Chardet, file, ... and the Flexible String Representation

Tue Sep 10 00:58:41 EDT 2013

On Mon, 09 Sep 2013 11:05:44 -0600, Michael Torrie wrote:

> On 09/09/2013 08:28 AM, wxjmfauth at gmail.com wrote:
>> Comment: Such differences never happen with utf.
> 
> But with utf, slicing strings is O(n) (well that's a simplification as
> someone showed an algorithm that is log n), whereas a fixed-width
> encoding (Latin-1, UCS-2, UCS-4) is O(1).  

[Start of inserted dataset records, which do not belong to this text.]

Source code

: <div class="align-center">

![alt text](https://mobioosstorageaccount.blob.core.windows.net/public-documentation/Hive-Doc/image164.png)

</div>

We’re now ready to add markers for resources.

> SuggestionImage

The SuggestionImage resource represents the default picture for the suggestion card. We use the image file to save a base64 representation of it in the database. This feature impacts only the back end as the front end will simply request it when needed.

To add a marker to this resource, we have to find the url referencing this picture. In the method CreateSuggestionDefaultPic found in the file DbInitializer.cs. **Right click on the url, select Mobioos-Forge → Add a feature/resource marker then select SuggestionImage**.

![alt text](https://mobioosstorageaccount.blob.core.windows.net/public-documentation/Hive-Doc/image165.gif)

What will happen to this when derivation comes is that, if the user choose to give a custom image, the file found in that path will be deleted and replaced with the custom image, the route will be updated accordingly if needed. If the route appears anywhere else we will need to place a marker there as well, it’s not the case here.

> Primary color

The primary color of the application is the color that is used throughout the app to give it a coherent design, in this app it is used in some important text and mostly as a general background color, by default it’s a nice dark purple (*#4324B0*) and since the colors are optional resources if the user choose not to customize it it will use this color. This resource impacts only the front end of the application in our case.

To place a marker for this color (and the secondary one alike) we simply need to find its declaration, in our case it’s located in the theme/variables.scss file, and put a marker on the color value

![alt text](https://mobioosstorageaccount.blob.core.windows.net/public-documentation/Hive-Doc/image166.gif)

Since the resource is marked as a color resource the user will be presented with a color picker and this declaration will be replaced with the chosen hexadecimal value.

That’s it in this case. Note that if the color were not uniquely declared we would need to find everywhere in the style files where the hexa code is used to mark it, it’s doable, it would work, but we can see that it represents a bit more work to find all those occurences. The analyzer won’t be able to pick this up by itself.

UTF-32 is fixed-width. UTF-16 is not, but if you limit yourself to only 
characters in the Basic Multilingual Plane, it is functionally equivalent 
to UCS-2 and therefore fixed-width.

> Do you understand what this means?

Talking about "utf" in general as JMF does is a good sign that he 
doesn't. Which UTF? I know of at least eight:

UTF-1
UTF-7
UTF-8
UTF-9  # this one is a joke, but it does work
UTF-16  # in two varieties, big-endian and little-endian
UTF-18  # another joke
UTF-32  # likewise two varieties
UTF-EBCDIC

although only 3 (perhaps 4, if you include UTF-7) are in common use.

[...]
> I don't even know that much about unicode yet it's clear you're either
> deliberately muddying the waters with your stupid and pointless
> arguments against FCS or you don't really understand the difference
> between unicode and byte encoding.  Which is it?

I have been watching JMF get a mad-on about the flexible string 
representation since he first noticed it, and in my opinion, his 
complaints are based entirely on resentment that ASCII users save more 
memory than non-ASCII users. Even if it means everyone is worse off, he 
is utterly opposed to giving ASCII users any benefit.

Of course, he neglects to consider that *every single Python user* is an 
ASCII user, since most strings in Python are pure ASCII. Names of 
builtins, standard library modules, variables, attributes, most of them 
are ASCII.

-- 
Steven